The French/German explanation (here’s the socialism part) is that their more robust welfare states are providing their fair share of stimulus spending.  It’s not a very convincing argument:  Their tax cuts don’t really help laid-off workers who aren’t paying taxes anyway, and counter-cyclical welfare payouts are nice but rank near the bottom of ways government spending can generate further growth. It’s better, as the Obama administration argues, to put money into long-term investments like infrastructure, renewable energy, and technologies that will produce structural cost-reductions, than simply hand out coupons at the supermarket.  Then again, that’s Keynes:  He noted that if the government simply printed money and buried it at the bottom of a pit, the resulting economic activity to dig it up would produce a needed stimulus – but it’s better to put that money into something of more lasting value, like, say, a bridge.  And consumer handouts or tax cuts that don’t really benefit those hardest hit by the recession?  Well, not only would those be less effective, but these French socialists are, again, starting to sound an awful lot like American Republicans.

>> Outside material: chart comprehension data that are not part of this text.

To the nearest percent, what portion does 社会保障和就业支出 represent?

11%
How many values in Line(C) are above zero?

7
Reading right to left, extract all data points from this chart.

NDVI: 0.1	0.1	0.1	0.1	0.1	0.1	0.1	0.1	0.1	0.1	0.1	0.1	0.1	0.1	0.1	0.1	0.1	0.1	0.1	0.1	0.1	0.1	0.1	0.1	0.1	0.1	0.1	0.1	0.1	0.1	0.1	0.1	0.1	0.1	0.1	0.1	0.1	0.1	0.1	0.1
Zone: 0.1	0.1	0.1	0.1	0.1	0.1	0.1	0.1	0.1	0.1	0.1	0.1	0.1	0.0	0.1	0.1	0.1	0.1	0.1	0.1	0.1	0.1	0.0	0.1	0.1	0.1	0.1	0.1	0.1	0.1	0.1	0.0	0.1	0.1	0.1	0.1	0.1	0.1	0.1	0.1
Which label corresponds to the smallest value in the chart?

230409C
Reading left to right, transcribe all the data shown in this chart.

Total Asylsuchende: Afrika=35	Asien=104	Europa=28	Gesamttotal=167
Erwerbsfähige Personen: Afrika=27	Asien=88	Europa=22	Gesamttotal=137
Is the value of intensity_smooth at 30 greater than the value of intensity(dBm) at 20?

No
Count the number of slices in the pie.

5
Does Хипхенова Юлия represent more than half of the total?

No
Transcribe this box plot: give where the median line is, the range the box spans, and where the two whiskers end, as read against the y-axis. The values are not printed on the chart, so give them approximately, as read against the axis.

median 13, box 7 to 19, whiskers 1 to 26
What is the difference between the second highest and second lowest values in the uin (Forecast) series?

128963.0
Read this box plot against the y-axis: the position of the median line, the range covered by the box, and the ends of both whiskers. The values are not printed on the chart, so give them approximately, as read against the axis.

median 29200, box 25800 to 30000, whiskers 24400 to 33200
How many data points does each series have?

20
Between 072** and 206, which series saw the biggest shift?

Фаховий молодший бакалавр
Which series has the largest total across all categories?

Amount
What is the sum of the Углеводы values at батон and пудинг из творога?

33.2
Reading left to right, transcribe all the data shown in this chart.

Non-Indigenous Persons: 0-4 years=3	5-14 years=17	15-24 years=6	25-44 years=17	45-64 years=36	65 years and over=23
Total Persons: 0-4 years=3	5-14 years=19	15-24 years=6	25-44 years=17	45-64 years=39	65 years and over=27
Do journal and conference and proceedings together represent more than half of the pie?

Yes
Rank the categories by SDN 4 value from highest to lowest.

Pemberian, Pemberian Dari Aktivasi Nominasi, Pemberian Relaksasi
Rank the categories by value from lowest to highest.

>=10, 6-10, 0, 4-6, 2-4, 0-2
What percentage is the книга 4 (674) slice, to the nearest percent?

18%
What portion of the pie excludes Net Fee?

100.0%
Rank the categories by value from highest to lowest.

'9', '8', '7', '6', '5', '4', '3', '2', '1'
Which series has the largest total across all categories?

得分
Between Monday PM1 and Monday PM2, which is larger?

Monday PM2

That’s not to say that US budget and trade deficits aren’t unsustainable and becoming more so.  But there are two ways to tackle this:  I could, for instance, simply recognize that I need to cut my household spending across the board and accept a lower living standard to make up for my prior overspending.  Or I could install solar panels on my roof so I won’t have $1,000 monthly bills for heating oil in future winters, get rid of our 20-year-old refrigerator and shell out for a new one that would consume a lot less energy.  I could switch to a healthier diet and exercise more so my healthcare bills will be lower someday.  In fact, I’m doing all these things – and so, metaphorically speaking, is the Obama administration.  But there are two dangers in this approach: First, this positive change can mask the fact that actual, and more painful, reductions in spending are still needed; so far, for instance, Obama has been content to avoid “transformational leadership” on the great political conceit of the last three decades that tax cuts with simultaneously-increased spending are every American’s birthright.  The second danger is that “investments” in future cost-reduction become simply excuses for continued, if not exacerbated, consumption spending – after all, every interest in America has studies “proving” that you get $X back in the future for every dollar spent today on its pet project.

In fact, the stimulus legislation, laden with pork, suggests the magnitude of the President’s gamble.  It may be getting harder to tell socialists from conservatives, but if the “change” he believes in means US-led world institutions that don’t supersede domestic regulation, increased investment rather than consumption at home, and an aversion to tax increases, Barack Obama is, well, a conservative.